-
March 15, 2019: for our most updated work on model compression and acceleration, please reference:
ProxylessNAS: Direct Neural Architecture Search on Target Task and Hardware (ICLR’19)
AMC: AutoML for Model Compression and Acceleration on Mobile Devices (ECCV’18)
HAQ: Hardware-Aware Automated Quantization (CVPR’19)
Defenstive Quantization: When Efficiency Meets Robustness (ICLR'19)
This repo contains pre-trained models by Dense-Sparse-Dense(DSD) training on Imagenet.
Compared to conventional training method, dense→sparse→dense (DSD) training yielded higher accuracy with same model architecture.
Sparsity is a powerful form of regularization. Our intuition is that, once the network arrives at a local minimum given the sparsity constraint, relaxing the constraint gives the network more freedom to escape the saddle point and arrive at a higher-accuracy local minimum.

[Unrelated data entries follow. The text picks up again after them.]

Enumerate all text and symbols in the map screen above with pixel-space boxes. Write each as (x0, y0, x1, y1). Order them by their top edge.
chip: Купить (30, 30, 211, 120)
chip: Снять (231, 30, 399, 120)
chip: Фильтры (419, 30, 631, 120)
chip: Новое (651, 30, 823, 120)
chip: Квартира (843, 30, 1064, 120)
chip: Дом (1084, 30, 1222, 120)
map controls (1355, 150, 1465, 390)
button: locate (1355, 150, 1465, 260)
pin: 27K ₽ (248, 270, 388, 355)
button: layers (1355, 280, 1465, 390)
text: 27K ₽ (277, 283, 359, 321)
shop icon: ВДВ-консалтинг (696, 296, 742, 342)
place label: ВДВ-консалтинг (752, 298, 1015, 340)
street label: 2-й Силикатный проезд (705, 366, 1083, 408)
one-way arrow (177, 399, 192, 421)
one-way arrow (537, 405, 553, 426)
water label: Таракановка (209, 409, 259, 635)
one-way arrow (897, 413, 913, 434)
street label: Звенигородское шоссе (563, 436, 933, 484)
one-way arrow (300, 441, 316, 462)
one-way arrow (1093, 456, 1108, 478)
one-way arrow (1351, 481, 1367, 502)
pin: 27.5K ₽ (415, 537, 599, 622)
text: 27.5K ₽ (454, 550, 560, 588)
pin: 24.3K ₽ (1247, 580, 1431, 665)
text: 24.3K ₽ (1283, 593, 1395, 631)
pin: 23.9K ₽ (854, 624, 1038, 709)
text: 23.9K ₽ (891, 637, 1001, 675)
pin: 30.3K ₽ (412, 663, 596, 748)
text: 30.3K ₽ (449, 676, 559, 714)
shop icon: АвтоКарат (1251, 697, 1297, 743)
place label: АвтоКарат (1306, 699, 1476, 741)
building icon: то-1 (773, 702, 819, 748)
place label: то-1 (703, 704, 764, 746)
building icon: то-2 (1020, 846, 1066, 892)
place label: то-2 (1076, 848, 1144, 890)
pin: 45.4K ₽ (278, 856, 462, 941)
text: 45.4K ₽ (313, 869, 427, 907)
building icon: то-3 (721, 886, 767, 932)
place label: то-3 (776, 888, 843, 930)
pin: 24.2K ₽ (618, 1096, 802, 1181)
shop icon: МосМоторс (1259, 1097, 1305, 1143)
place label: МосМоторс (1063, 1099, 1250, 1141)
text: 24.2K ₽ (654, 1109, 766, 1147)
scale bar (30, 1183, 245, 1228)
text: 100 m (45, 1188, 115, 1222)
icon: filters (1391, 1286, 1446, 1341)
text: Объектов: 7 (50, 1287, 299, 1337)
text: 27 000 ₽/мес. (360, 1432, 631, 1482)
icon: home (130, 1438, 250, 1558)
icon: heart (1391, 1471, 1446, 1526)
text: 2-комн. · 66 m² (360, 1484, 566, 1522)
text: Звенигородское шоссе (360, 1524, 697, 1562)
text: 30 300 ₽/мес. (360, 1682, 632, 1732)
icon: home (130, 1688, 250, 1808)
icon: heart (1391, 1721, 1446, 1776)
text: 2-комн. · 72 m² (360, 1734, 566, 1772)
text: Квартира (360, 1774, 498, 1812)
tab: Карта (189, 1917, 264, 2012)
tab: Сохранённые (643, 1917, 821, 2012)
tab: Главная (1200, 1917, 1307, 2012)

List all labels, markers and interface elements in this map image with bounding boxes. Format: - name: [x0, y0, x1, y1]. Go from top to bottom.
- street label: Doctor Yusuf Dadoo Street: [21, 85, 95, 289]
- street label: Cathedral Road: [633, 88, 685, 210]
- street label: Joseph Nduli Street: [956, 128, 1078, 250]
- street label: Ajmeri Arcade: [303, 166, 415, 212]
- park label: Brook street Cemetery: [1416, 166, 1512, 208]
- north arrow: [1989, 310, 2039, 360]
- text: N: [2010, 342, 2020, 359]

Feel free to use the better-accuracy DSD models to help your research. If you find DSD traing useful, please cite the following paper:
@article{han2016_DSD,
title={DSD: Dense-Sparse-Dense Training for Deep Neural Networks},
author={Song Han, Jeff Pool, Sharan Narang, Huizi Mao, Enhao Gong, Shijian Tang, Erich Elsen, Peter Vajda, Manohar Paluri, John Tran, Bryan Catanzaro, William J. Dally},
journal={International Conference on Learning Representations (ICLR)},
year={2017}
}
Baseline | Top-1 error | Top-5 error | DSD | Top-1 error | Top-5 error |
---|---|---|---|---|---|
AlexNet | 42.78% | 19.73% | AlexNet_DSD | 41.48% | 18.71% |
VGG16 | 31.50% | 11.32% | VGG16_DSD | 27.19% | 8.67% |
GoogleNet | 31.14% | 10.96% | GoogleNet_DSD | 30.02% | 10.34% |
SqueezeNet | 42.56% | 19.52% | SqueezeNet_DSD | 38.24% | 16.53% |
ResNet18 | 30.43% | 10.76% | ResNet18_DSD | 29.17% | 10.13% |
ResNet50 | 24.01% | 7.02% | ResNet50_DSD | 22.89% | 6.47% |
The beseline of AlexNet, VGG16, GoogleNet, SqueezeNet are from Caffe Model Zoo. The baseline of ResNet18, ResNet50 are from fb.resnet.torch commit 500b698.